- [Daftar Tugas]:
(1) Menurut teks tentang unjuk rasa mahasiswa Universitas Papua, di berapa titik unjuk rasa itu digelar?
(2) Salin ulang tanpa perubahan seluruh bagian teks tentang unjuk rasa mahasiswa Universitas Papua, mulai dari "Hormati hak masyarakat" terus sampai "menjamin yang adil.".

- [Teks yang Dikaji]:
-----

Hormati hak masyarakat adat Papua atas tanah dan kehidupan sesuai amanat UUD 1945 dan Deklarasi PBB tentang hak-hak masyarakat adat serta mensahkan UU tentang masyarakat ada demi menjamin yang adil.
“Kami mahasiswa Universitas Papua akan terus berdiri bersama masyarakat adat Papua dan semua kelompok tertindas di negeri ini melawan segala bentuk ketidakadilan, militerisme, dan perampasan ruang hidup. Papua bukan tanah kosong. Tanah ini adalah rumah, identitas, dan masa depan masyarakat adat yang telah hidup di dalamnya selama ribuan tahun,” tukasnya.
Nyaris Ricuh
Dari pantauan Tabura Pos, unjuk rasa ini digelar pada 3 titik, yakni di depan Kampus Unipa Manokwari, depan Asrama Mansinam di Jl. Gunung Salju, Amban dan perempatan traffic light Makalow.

-----

- [Data yang Diberikan]:
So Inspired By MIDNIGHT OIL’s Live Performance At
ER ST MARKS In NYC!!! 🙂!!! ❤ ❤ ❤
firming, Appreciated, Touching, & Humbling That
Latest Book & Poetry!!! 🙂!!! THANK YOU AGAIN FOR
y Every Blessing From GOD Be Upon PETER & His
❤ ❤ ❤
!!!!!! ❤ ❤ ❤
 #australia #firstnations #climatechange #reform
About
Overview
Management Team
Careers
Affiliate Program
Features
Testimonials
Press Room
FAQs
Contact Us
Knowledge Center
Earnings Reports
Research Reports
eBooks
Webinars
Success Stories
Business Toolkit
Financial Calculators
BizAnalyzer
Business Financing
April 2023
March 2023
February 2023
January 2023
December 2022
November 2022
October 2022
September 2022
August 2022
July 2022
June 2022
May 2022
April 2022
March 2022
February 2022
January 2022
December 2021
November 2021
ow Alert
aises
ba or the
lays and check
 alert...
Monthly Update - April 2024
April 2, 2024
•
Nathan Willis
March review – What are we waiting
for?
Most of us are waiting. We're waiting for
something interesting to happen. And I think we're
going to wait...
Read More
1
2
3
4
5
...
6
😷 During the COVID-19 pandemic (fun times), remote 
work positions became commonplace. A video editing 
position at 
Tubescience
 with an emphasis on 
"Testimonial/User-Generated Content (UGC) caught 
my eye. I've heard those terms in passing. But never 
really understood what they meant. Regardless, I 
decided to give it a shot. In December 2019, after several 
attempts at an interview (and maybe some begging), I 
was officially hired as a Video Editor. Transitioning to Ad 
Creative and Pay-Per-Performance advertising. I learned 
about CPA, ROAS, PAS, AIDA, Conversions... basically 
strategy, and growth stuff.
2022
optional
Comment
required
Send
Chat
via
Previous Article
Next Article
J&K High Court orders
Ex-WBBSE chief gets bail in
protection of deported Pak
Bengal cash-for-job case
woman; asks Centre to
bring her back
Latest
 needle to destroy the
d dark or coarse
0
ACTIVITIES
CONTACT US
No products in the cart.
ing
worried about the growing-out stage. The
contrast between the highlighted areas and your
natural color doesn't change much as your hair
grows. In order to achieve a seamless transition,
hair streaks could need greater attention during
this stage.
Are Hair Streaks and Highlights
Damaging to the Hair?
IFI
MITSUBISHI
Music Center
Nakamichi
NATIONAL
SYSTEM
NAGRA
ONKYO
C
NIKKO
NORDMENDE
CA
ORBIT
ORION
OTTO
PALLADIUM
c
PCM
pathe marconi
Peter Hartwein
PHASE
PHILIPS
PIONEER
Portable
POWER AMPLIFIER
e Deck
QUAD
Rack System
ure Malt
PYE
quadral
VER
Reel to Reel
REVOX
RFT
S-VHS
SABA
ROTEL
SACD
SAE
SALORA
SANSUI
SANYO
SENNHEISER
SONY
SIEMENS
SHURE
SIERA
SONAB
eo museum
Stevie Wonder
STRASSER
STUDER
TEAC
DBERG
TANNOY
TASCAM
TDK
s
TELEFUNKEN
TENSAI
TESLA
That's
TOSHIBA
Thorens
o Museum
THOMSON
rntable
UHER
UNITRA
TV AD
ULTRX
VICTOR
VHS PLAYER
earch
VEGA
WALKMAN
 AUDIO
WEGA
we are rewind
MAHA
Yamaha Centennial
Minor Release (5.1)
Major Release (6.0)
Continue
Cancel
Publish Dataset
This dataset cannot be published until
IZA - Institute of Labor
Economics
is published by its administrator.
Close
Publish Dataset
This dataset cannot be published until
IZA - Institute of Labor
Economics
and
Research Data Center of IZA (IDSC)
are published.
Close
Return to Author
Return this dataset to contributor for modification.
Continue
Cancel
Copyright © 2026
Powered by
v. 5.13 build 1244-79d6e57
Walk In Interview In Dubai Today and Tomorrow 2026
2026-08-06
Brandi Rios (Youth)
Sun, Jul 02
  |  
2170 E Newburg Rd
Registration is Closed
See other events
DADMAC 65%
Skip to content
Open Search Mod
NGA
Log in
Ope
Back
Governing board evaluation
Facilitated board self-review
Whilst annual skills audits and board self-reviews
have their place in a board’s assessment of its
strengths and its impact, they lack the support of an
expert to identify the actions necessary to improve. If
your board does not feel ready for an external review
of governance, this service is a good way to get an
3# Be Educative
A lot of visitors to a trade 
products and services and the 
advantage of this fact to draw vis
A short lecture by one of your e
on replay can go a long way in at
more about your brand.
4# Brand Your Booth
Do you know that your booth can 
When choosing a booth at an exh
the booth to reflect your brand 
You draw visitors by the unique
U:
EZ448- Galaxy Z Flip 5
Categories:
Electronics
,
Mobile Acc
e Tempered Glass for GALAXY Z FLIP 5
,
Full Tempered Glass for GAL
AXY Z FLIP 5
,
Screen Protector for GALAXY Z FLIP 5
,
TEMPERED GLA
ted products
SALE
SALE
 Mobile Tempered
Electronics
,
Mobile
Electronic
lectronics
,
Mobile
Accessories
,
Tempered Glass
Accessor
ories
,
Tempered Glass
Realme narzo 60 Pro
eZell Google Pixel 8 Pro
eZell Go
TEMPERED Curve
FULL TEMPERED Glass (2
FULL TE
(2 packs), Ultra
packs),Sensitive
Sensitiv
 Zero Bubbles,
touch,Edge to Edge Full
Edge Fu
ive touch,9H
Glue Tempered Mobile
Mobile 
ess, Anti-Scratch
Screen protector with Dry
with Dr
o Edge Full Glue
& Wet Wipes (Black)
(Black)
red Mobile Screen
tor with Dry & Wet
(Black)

-----

- [Jawaban yang Diharapkan]:
(1) Unjuk rasa digelar di 3 titik, yaitu di depan Kampus Unipa Manokwari, di depan Asrama Mansinam di Jl. Gunung Salju, Amban, dan di perempatan traffic light Makalow.

(2)
Hormati hak masyarakat adat Papua atas tanah dan kehidupan sesuai amanat UUD 1945 dan Deklarasi PBB tentang hak-hak masyarakat adat serta mensahkan UU tentang masyarakat ada demi menjamin yang adil.